Author: Katie Flagg
Orange Grove Gospel to perform Saturday
The Orange Grove Gospel Choir of Durham, N.C., will return to Middlebury College on Saturday to perform in Mead Chapel at 4 p.m. The choir's performance, the third at the College, will celebrate the conclusion of this week's Religious Life Awareness Week.
The Orange Grove Gospel Choir's Saturday performance coincides this year with the announcement of the annual Angels Award. The award, given every year to a sophomore woman of color, memorializes four first-year students who were killed in an automobile accident in 2001. The parents of students of Anisa Gamble, Tiffany Holmes, Iniko Johnson and Maika Prewitt established the Angels Award in the wake of their daughters' tragic deaths to honor women at the College who embody the spirit of all four students. This year's Angels Award will be honored during Saturday's concert, which is free and open to the public. Donations to the Angels Endowment Fund are appreciated.
The Orange Grove Gospel Choir is remembered best by many College community members for the comfort its members provided in the wake of Gamble's, Holme's, Johnson's and Prewitt's deaths.
College hosts event on women in academia
This Saturday Middlebury College will host a symposium addressing the controversies and questions surrounding women in academia.

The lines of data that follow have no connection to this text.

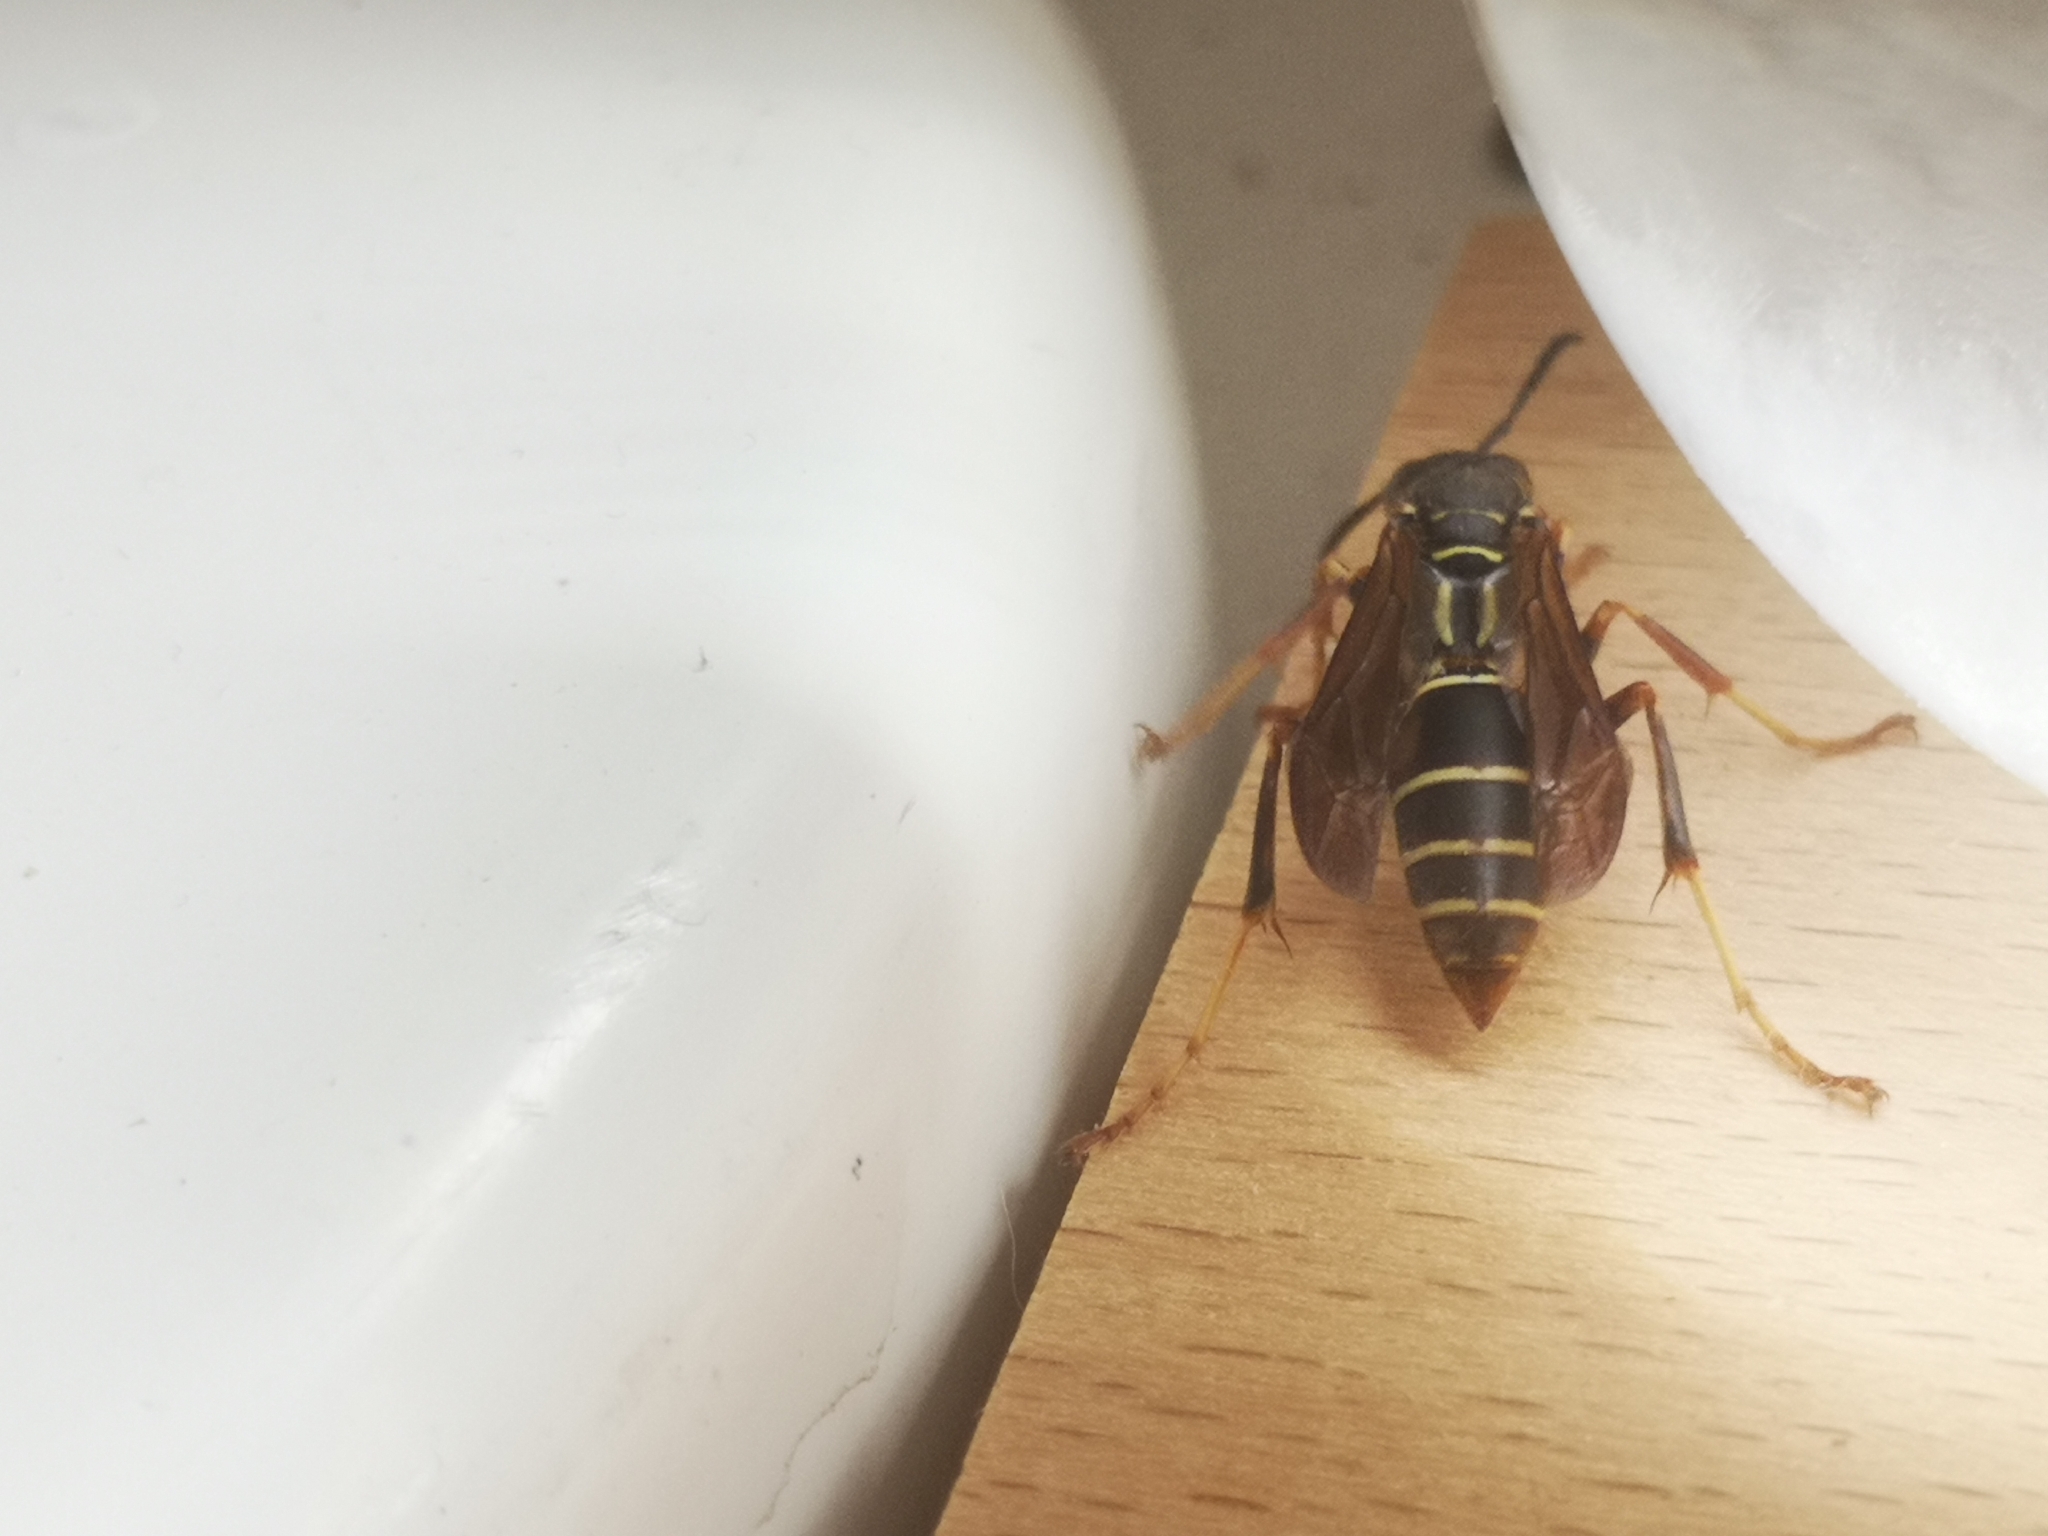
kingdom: Animalia
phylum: Arthropoda
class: Insecta
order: Hymenoptera
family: Eumenidae
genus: Polistes
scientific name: Polistes fuscatus
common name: Dark paper wasp
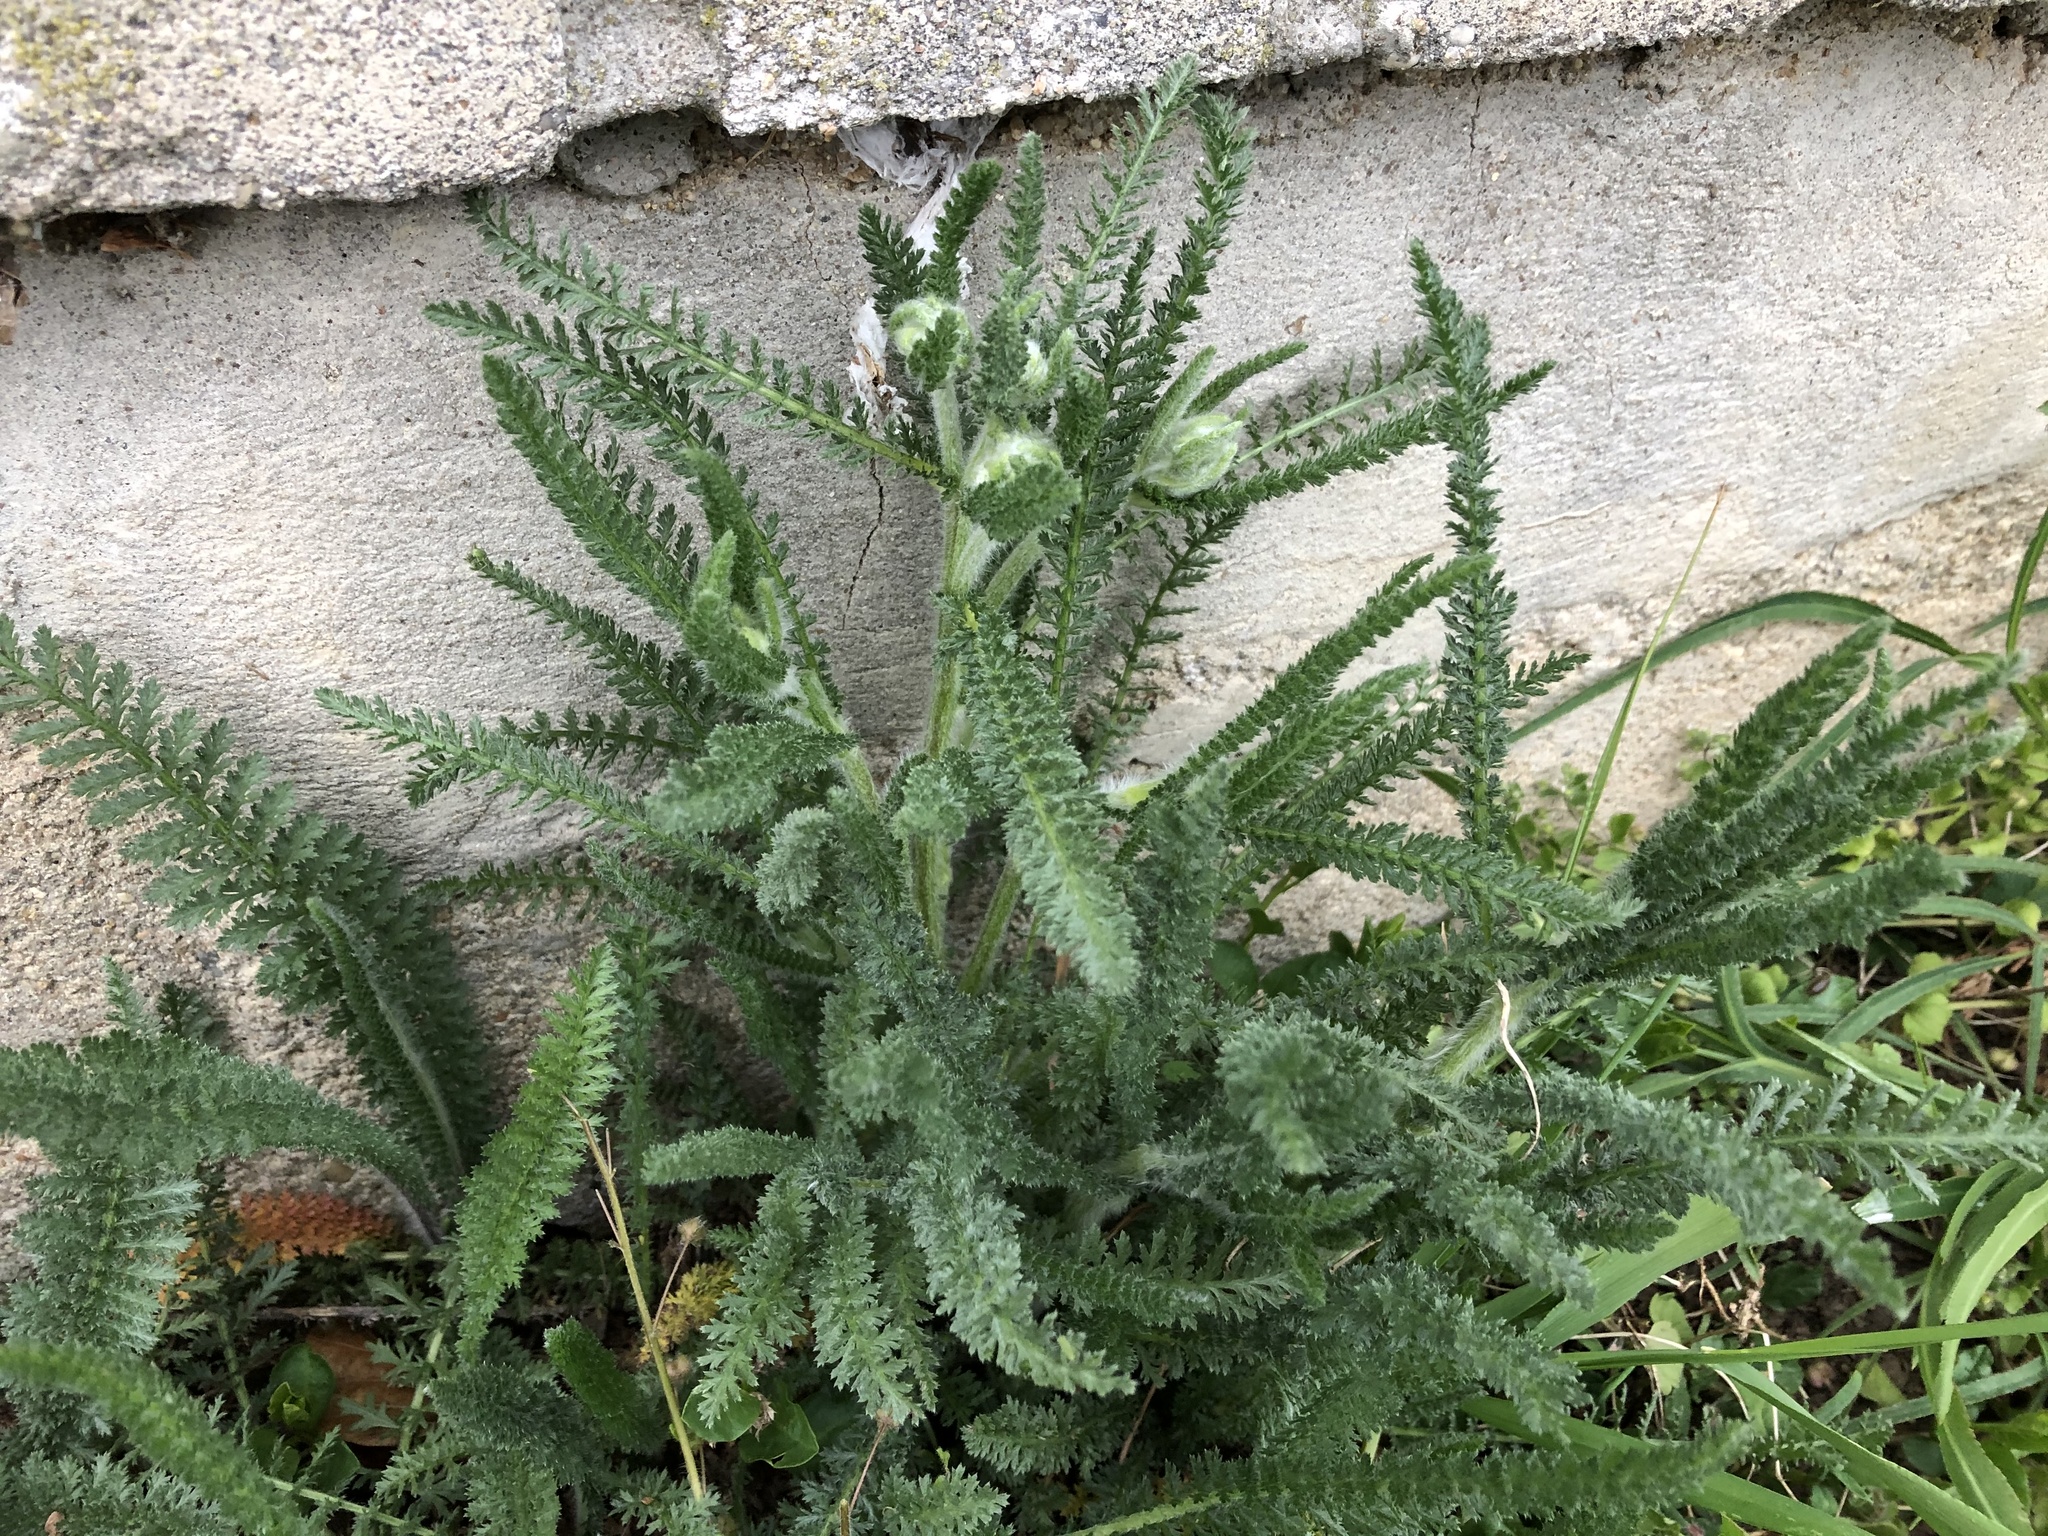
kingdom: Plantae
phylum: Tracheophyta
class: Magnoliopsida
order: Asterales
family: Asteraceae
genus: Achillea
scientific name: Achillea millefolium
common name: Yarrow
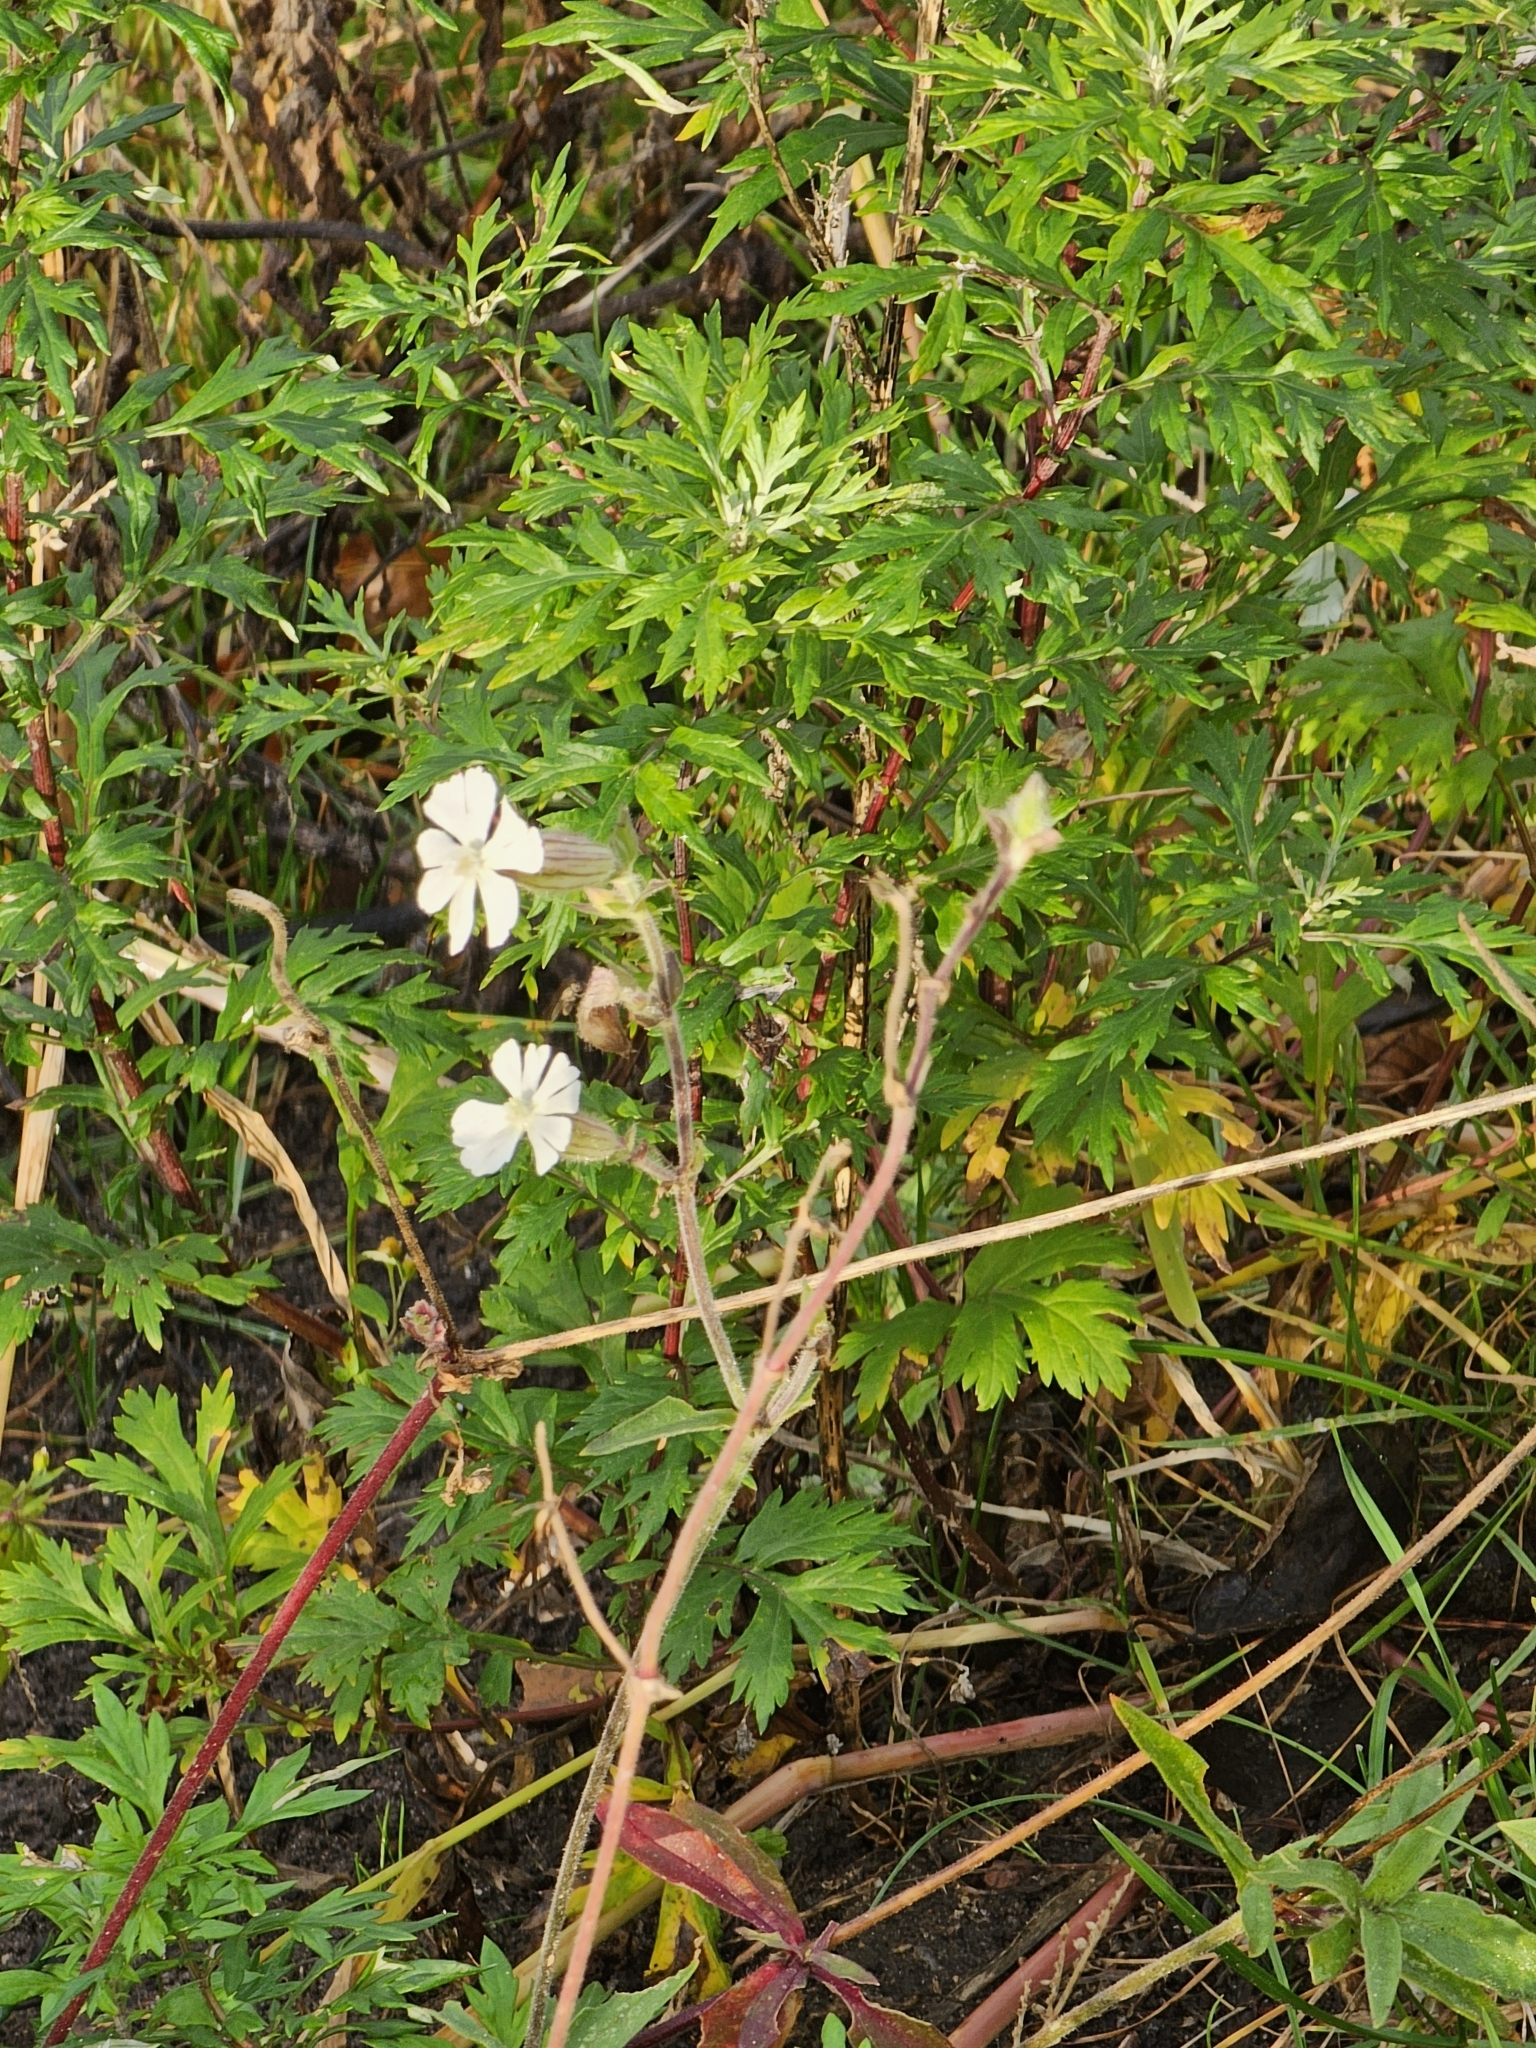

The symposium was organized in the wake of public remarks made by former Harvard president Lawrence Summers in 2005 that questioned the role women play in higher education. The event will feature a panel of women scholars in philosophy, history, education, psychology and economics, and will take place in the conference room of the Robert A. Jones '59 House.
Panelists for the event, which will last from 8:30 a.m. to 4 p.m., include Helen Horowitz, Sydenham Clark Parsons professor of history and American studies at Smith College; Mary Ann Dzuback, associate professor of education and history at Washington University of St. Louis; Roxanne Gudeman, adjunct professor of psychology at Macalester College; Jane Roland Martin, professor emeritus of philosophy from University of Massachusetts, Boston; Barbara Gault, vice president and director of research at the Institute for Women's Policy Research in Washington, D.C., and research professor at George Washington University; Diana Strassman, a senior research fellow at Rice University and editor of Feminist Economics; and Ann Mari May, visiting associate professor of economics at Middlebury College.
Faculty garner awards for scholarship, research
Faculty members Ellen Oxfeld, Ana Martinez-Lage, Gloria Estela Gonzalez, and Michael Kraus have been honored recently with research awards, fellowships and grants for their scholarship. Oxfeld, of the Sociology and Anthropology department, received a received a research award from the Fulbright Scholar Program for her scheduled leave next year. Oxfled will spend Spring 2007 in Mei Xian, Guangdong, China working on a research project titled, "Food and Cultural Transformation in Rural China." She will be affiliated with Jiaying University in Meizhou, Guangdong.
Martinez-Lage of the Spanish department received a fellowship from the Marion & Jasper Whiting Foundation providing funding for a curriculum development project titled, "One country, four languages: Exposing the linguistic plurality of Spain." During her leave during the 2006-2007 academic year, Martinez-Lage will also take a course in Basque at the University of Pamplona.
Also of the Spanish department, Gonzalez also received a fellowship from the Marion & Jasper Whiting Foundation for her project titled, "Invisible Mexico: Migrant Workers in Vermont". This grant will provide support for a two-month trip to Mexico this summer to gather materials and conduct interviews in preparation for incorporating service learning into her course, Latin American Perspectives on the U.S.
In the Political Science department, Kraus has been awarded a grant from the International Research and Exchanges Board (IREX) for a book project titled "Between Democracy and Dictatorship: Edvard Benes, Czechoslovakia and the Great Powers, 1938-1948." The grant will support his research in Czech and Russian archives next year.